Base Building: Lower Body Main Exercises

Base Building: Lower Body Main Exercises

For an individual to benefit maximally from a Conjugate-style program, it is a requirement to have a baseline level of strength and fitness established before moving on to more advanced movements and methods. It makes no sense for someone who has just begun barbell training to attach bands and lift max effort singles immediately. 

A beginner must start with basic movements to bring up absolute strength and improve muscle mass. We achieve this by relying primarily on two of the three methods used in Conjugate training; the max effort method and the repeated effort method. 

Dynamic effort training is typically limited when programming for someone new to barbell training. This is because, without a baseline level of absolute strength and muscle mass, it is unlikely a beginner can achieve the barbell velocity needed to cause the training adaptations dynamic effort training aims to cause. Even if a beginner can achieve the correct barbell velocity for a set or two, it is unlikely they can maintain the velocity throughout the workout while performing all reps safely. 

Here is the way we suggest someone new to barbell training develop their lower body strength and muscle mass:

Max Effort Lower

While we generally avoid all-out max-effort singles when dealing with total beginners, it is important to load the muscles, tendons, and joints to raise absolute strength levels and increase durability. We achieve this by implementing sets of three and five for max effort main exercise work. 

It's simple, each week, we will rotate max effort variations as we would typically, except we will perform a set of 3 or 5 reps aiming to establish or break a current 3 or 5 rep PR for whichever variation we are currently training. 

Initially, these variations are fundamental, such as barbell squats, front squats, and deadlifts using a basic barbell. After the first six to eight weeks of training, it is wise to begin rotating in a specialty bar or two. The SSB or bow bar is ideal. You can also add exercise variations such as box squats or deficit deadlifts. 

The priority is familiarizing yourself with the basic movements and building the baseline strength and coordination necessary to feel confident handling a heavy barbell. As you begin to feel comfortable, you can start increasing the intensity or difficulty of the exercises. 

The time it takes for someone to feel ready to advance in training will vary from athlete to athlete. It is important to go at your own pace and to build confidence in executing the basic lifts. However, do not let fear take over and limit your ability to improve. Basic exercises will only provide beneficial training adaptations for so long; you must introduce new stimuli at some point. 

Repeated Effort Lower

In place of conventional dynamic effort training days, we will utilize the 5 x 5 set and rep scheme for controlled repetitions when training beginners. The objective here is simple, accrue as much volume as possible while developing the technical skills necessary to continue to more advanced training methods. 
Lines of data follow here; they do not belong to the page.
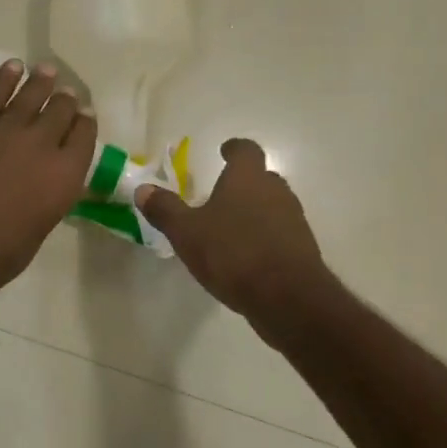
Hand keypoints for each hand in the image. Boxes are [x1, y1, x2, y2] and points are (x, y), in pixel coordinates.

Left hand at [0, 60, 96, 304]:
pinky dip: (5, 77)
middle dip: (66, 100)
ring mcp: (7, 129)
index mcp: (66, 176)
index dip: (85, 123)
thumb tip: (45, 184)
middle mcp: (43, 144)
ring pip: (31, 95)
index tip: (84, 115)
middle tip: (67, 93)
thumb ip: (48, 196)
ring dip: (41, 81)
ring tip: (46, 71)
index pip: (84, 137)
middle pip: (61, 111)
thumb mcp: (40, 226)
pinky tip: (12, 67)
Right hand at [136, 138, 331, 330]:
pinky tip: (247, 257)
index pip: (246, 150)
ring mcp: (294, 220)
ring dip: (255, 211)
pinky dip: (265, 237)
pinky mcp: (303, 249)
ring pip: (273, 205)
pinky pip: (280, 233)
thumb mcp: (187, 232)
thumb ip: (165, 209)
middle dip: (243, 183)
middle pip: (262, 177)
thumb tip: (143, 189)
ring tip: (231, 229)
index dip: (235, 149)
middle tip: (221, 194)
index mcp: (248, 178)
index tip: (225, 151)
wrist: (288, 298)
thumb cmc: (233, 253)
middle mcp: (276, 191)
Same as with max effort work, we will initially only use a basic barbell and advance onto the SSB or bow bar as skill with the basic barbell improves. We do this for the same reason we eventually implement specialty bars for max effort work; the training stimuli must change for adaptations to continue. 

We will still use a three-week wave format. However, we do not escalate based on percentages, considering a beginner will not have the experience or max lifts established to ensure the percentages make the training worthwhile. 

We choose a first-week weight we know the athlete will have no problem moving. Then, when the next week rolls around, we will add another 5-15lbs to the barbell depending on what we decide is tolerable. Once one three-week wave is completed, we will begin the next three-week wave using the second week's weight from the previous three-week wave. 

Start Simple

Conjugate Method training can be as straightforward or as complex as you want to make it. As we know, the more advanced an athlete becomes, the more specific the training must be. As a beginner, you can benefit from practically any level of weight training. 

You want to focus on getting the greatest amount of training adaptation out of the least amount of training variation. Not only does this ensure you get maximum benefits from the exercises you choose, it gives you the time needed to develop good technical skills with the basic lifts. Advancing your training without being physically prepared will only set you back further. 

It is a great choice to begin strength training. Using Conjugate Method theory and training structure to design your programs is even better. Just make sure you make the necessary edits to the program to allow yourself to get the most benefit from your training. Pay your dues, and enjoy the process.